Le Guess Who 2019 komt moeizaam op gang

Na weken van aan euforie grenzende lofuitingen in allerhande media is het nu de hoogste tijd om Le Guess Who eens nuchter op zijn merites te beschouwen. Dag 1 van editie 2019 leent zich daar goed voor. Immers, het is polsbandjesophaaldag en nog lekker rustig. Iedereen oogt nog fris, verwachtingsvol en opgewekt. Voor de optredende artiesten zal dat ook opgaan, ook al biedt het programma van donderdag weinig houvast, bekende namen staan er nauwelijks tussen. Maar geen nood, dat betekent keuzevrijheid, ruim baan voor het muzikale avontuur, groen licht voor nieuwe ontdekkingen! Precies dat is wat LGW zo leuk kan maken. Hieronder wat eerste observaties, met foto’s van Anne-Marie van Rijn (tenzij anders aangegeven).

Caspar Brotzmann Massaker

Caspar Brötzmann Massaker loop ik mis, dus dan eerst maar naar GODFLESH in Tivoli. Een legendarisch Brits duo had ik al gelezen, echte originators die de weg baanden voor een geheel nieuw industrial metal-genre.
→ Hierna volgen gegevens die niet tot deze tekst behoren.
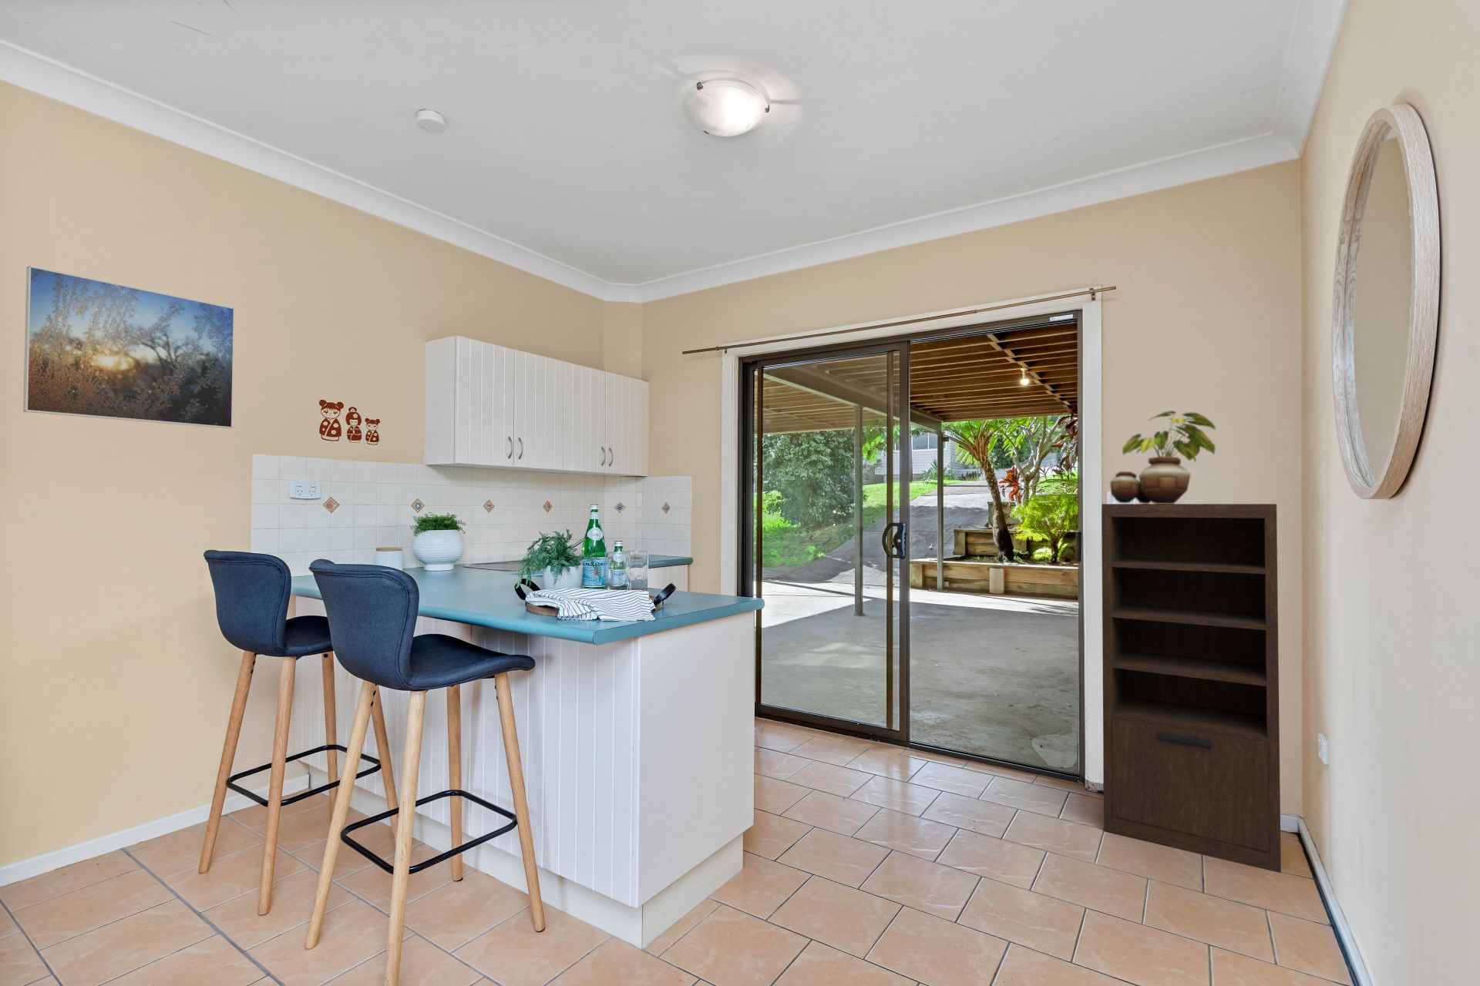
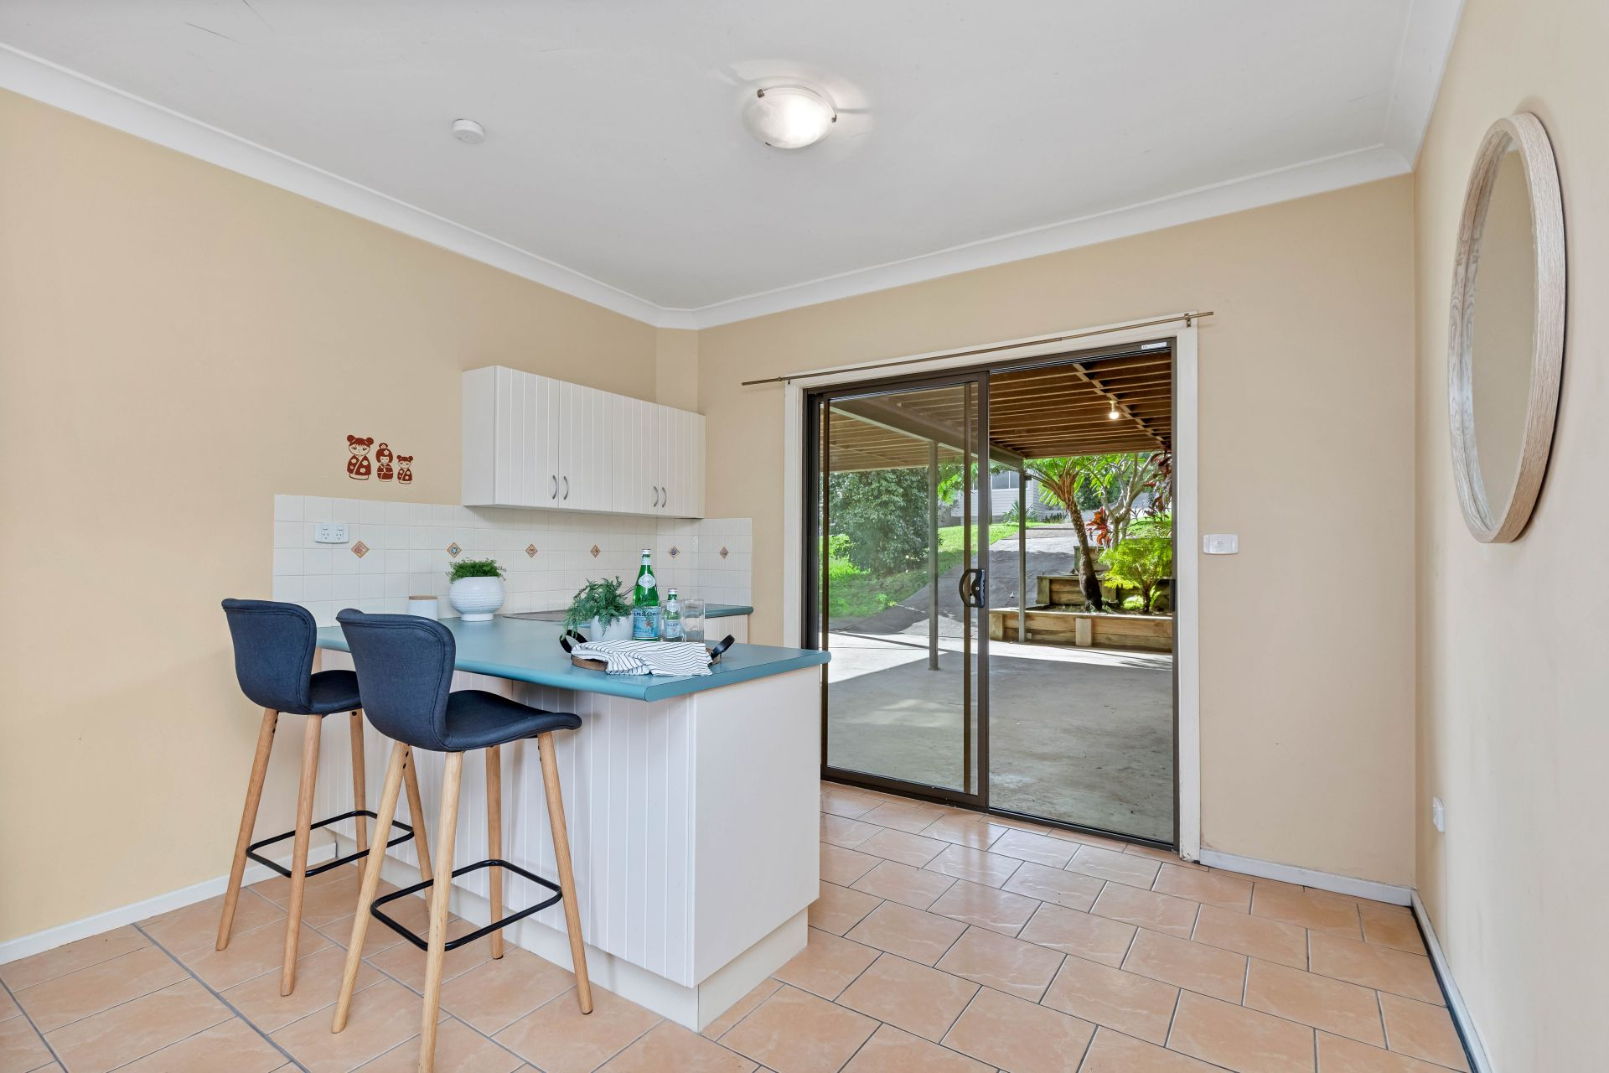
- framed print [22,265,236,429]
- shelving unit [1101,503,1282,874]
- potted plant [1109,409,1217,504]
Een van de twee heeft zelfs ooit nog in Napalm Death gezeten, nou die naam zeg me wel wat. Na zich een aantal jaren in de luwte verstopt te hebben beleven ze nu een tweede jeugd. Op het Ronda-podium staat geheel rechts de gitarist/zanger en geheel links de bassist. Daar tussenin gaapt een gat want een drummer is er niet, zijn rol wordt overgenomen door een verder onzichtbare heavy ritmebox. De aankleding is zwart, het zaallicht is wit. Tegen de achterwand wordt een lullige, gedateerd aandoende diashow geprojecteerd, die hadden ze beter thuis kunnen laten, zegt de bandcoach in mij. De muziek valt me zwaar, ik hoor helemaal niks nieuws, verrassends of wereldschokkends. Wel zie ik twee zwoegende mannen die met handen en voeten gebonden zijn aan de nukken van dat ritme-apparaat.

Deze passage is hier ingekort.